++++ Given passage ++++

Seattle is building large quantities of hotels and it’s going unnoticed. This is because hotels look, feel, and sit in our most precious high-rise lands the way dense housing does, disguising the program from the critical eye. At a time where Seattle needs more housing than ever before (for the sake of the rise in rent & real estate, the climate, and to make our transit infrastructure overhaul work), should we be complacent to the construction of so many hotels?

Housing activism has inspired the city’s planning department. Neighborhoods have proactively asked for more housing and it’s being delivered. U District, downtown, South Lake Union, Uptown (formerly known as “Lower Queen Anne”), all have added residential density at the request of the most active neighbors. In my neighborhood, the desire to rezone Aurora comes at a time where storage buildings take up precious urban village land on the city’s highest used bus line. This activism got the city to accept the zoning change. But where is that activism regarding hotel construction?

This tower looks & feels like a mixed use housing project. But instead, it will be 1,200+ hotel rooms and house zero permanent residents (Image courtesy of LMN)

Curbing Competition

Last year Seattle heard activists testify that short term rentals (Air BnB’s) took up precious housing stock. With roughly 4,000 short term rentals, this was a whopping 1.2% of the total housing stock citywide. At the same time, several tower cranes in our skyline were building high-rise hotels. Seattle passed the regulation to Air BnB’s, under the guise of protecting housing stock, without ever noticing that short term rentals rival the hotel market, not long term housing. Those 4,000 rentals represented 19% of the hotel stock in the urban core. Now, who do you think really wanted that legislation passed?

As mentioned before, hotels disguise themselves in our city. If an office tower goes up rather than a residential building, we can visibly notice. Same goes for storage buildings. The program builds itself differently than residential. But hotels? Hotels look like residential projects, even down to the retail base and concierge lobby. Perhaps this disguise is what protects our hotel boom from the housing activism that have added more stock to our city and helped the hotel lobby curb the short term rental market.

++++

*What you are asked to do*: Quote the passage on Seattle's hotel construction in full, word for word. The material has no connection to the passage on Seattle's hotel construction.

++++ Data extract ++++

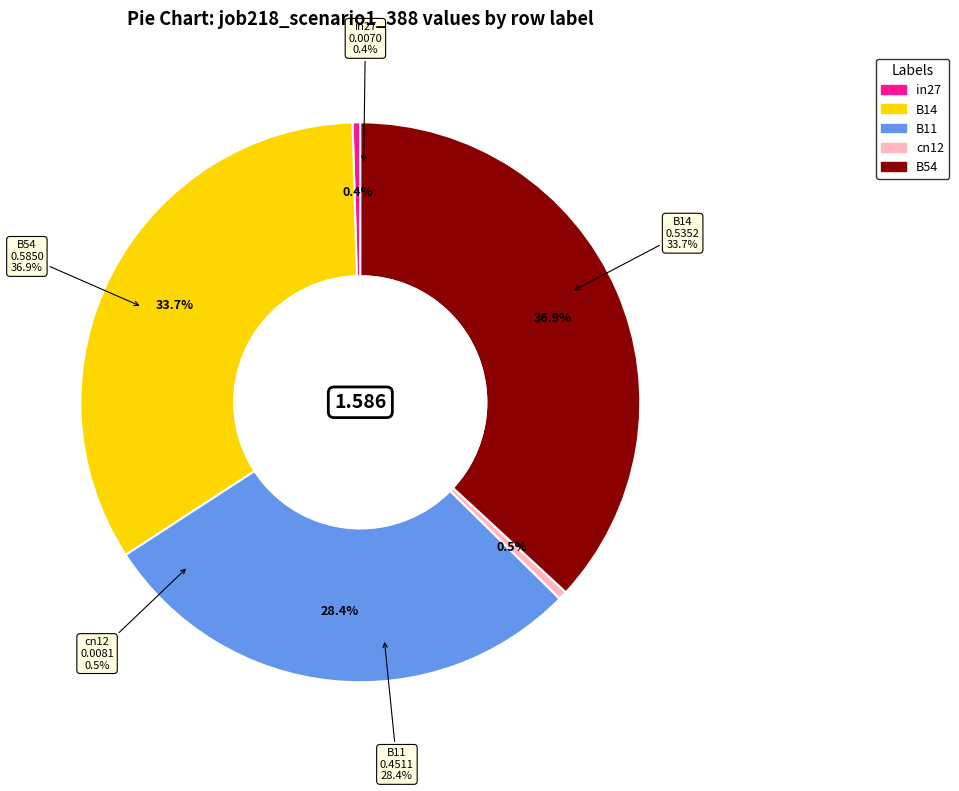

Is there any slice that represents more than half of the pie?

No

++++

*Response to this exercise*:
Seattle is building large quantities of hotels and it’s going unnoticed. This is because hotels look, feel, and sit in our most precious high-rise lands the way dense housing does, disguising the program from the critical eye. At a time where Seattle needs more housing than ever before (for the sake of the rise in rent & real estate, the climate, and to make our transit infrastructure overhaul work), should we be complacent to the construction of so many hotels?

Housing activism has inspired the city’s planning department. Neighborhoods have proactively asked for more housing and it’s being delivered. U District, downtown, South Lake Union, Uptown (formerly known as “Lower Queen Anne”), all have added residential density at the request of the most active neighbors. In my neighborhood, the desire to rezone Aurora comes at a time where storage buildings take up precious urban village land on the city’s highest used bus line. This activism got the city to accept the zoning change. But where is that activism regarding hotel construction?

This tower looks & feels like a mixed use housing project. But instead, it will be 1,200+ hotel rooms and house zero permanent residents (Image courtesy of LMN)

Curbing Competition

Last year Seattle heard activists testify that short term rentals (Air BnB’s) took up precious housing stock. With roughly 4,000 short term rentals, this was a whopping 1.2% of the total housing stock citywide. At the same time, several tower cranes in our skyline were building high-rise hotels. Seattle passed the regulation to Air BnB’s, under the guise of protecting housing stock, without ever noticing that short term rentals rival the hotel market, not long term housing. Those 4,000 rentals represented 19% of the hotel stock in the urban core. Now, who do you think really wanted that legislation passed?

As mentioned before, hotels disguise themselves in our city. If an office tower goes up rather than a residential building, we can visibly notice. Same goes for storage buildings. The program builds itself differently than residential. But hotels? Hotels look like residential projects, even down to the retail base and concierge lobby. Perhaps this disguise is what protects our hotel boom from the housing activism that have added more stock to our city and helped the hotel lobby curb the short term rental market.